Agnès Lejeune : On dis­cu­tait énor­mé­ment sur la ques­tion du for­mat et de l’écriture. Com­ment allier l’exigence de l’antenne heb­do­ma­daire et l’exigence d’écriture défen­due par les réa­li­sa­teurs qui par ailleurs ne s’appelaient pas encore auteurs ?

Rob Rom­bout : Après Canal Emploi, j’ai com­men­cé à réa­li­ser des docu­men­taires. Il y a encore 10 ou 15 ans, la télé­vi­sion col­la­bo­rait avec nous. On avait tou­jours une place même si c’était tard dans la nuit. De manière géné­rale, je trouve que la télé­vi­sion assoit une cer­taine légi­ti­mi­té. Si tu annonces que ton film sera dif­fu­sé dans un fes­ti­val, ça aura moins d’effet qu’un pas­sage en télé­vi­sion. Mal­heu­reu­se­ment on est en train de perdre cette case. Le drame aujourd’hui, c’est qu’il n’y a même plus de fenêtre. Il n’y a plus de ghet­to tard la nuit. C’était très agréable de tra­vailler avec la télé­vi­sion. Ce qui ne veut pas dire tra­vailler pour la télévision !

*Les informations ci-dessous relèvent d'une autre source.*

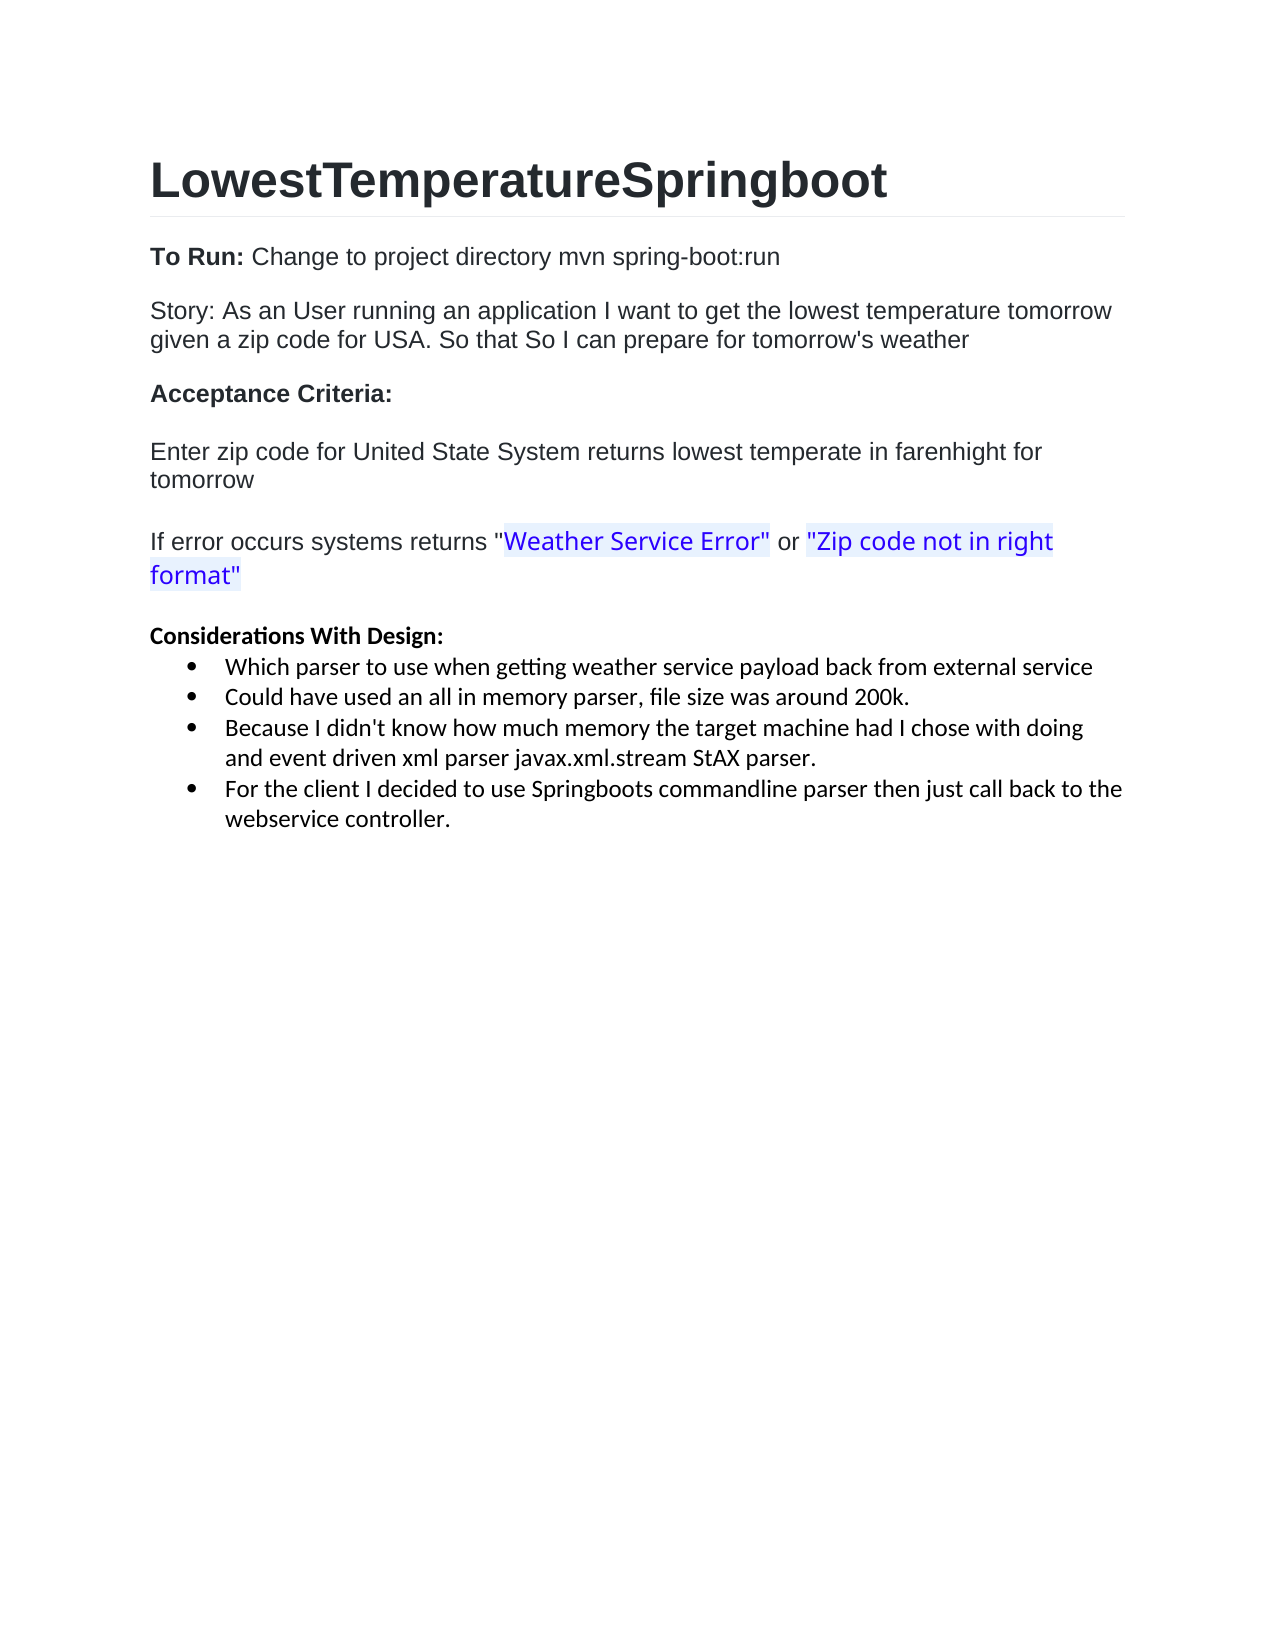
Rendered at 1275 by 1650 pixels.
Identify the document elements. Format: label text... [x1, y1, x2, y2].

text Story: As an User running an application I want to get the lowest temperature tomorrow given a zip code for USA. So that So I can prepare for tomorrow's weather [150, 296, 1125, 354]
list Which parser to use when getting weather service payload back from external service [187, 651, 1125, 682]
text If error occurs systems returns "Weather Service Error" or "Zip code not in right format" [150, 523, 1125, 591]
text Considerations With Design: [150, 621, 1125, 651]
text LowestTemperatureSpringboot [150, 150, 1125, 216]
list For the client I decided to use Springboots commandline parser then just call back to the webservice controller. [187, 773, 1125, 834]
text Enter zip code for United State System returns lowest temperate in farenhight for tomorrow [150, 437, 1125, 494]
list Because I didn't know how much memory the target machine had I chose with doing and event driven xml parser javax.xml.stream StAX parser. [187, 712, 1125, 773]
list Could have used an all in memory parser, file size was around 200k. [187, 682, 1125, 712]
text To Run: Change to project directory mvn spring-boot:run [150, 242, 1125, 271]
text Acceptance Criteria: [150, 379, 1125, 407]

Agnès Lejeune : Je trouve que cette écri­ture se met­tait au ser­vice d’une parole rare qui n’avait pas droit de cité dans les médias. Pour moi, c’était tout l’enjeu à cette période. Cette exi­gence por­tée par les auteurs et qui don­nait ses lettres de noblesse d’une cer­taine manière à cette par­tie de la vie immer­gée et mécon­nue. C’était tout l’enjeu de ce travail.

Rob Rom­bout : Avant la vidéo, le ciné­ma était très fer­mé. C’était une caste et nous n’avions pas d’accès. Lorsque la vidéo est arri­vée, on regar­dait ça comme une sorte de liberté.

Jean-Claude Riga : Ces invités/formateurs qui venaient nous aider à décou­vrir de nou­veaux lan­gages et à trou­ver une dyna­mique de recherche ciné­ma­to­gra­phique, étaient stu­pé­faits de notre liber­té. Ils ado­raient être là. Ils se disaient « ces gens-là n’ont pas fait pour la plu­part d’école de ciné­ma et ils sont tout de même pas­sion­nés pour le truc ».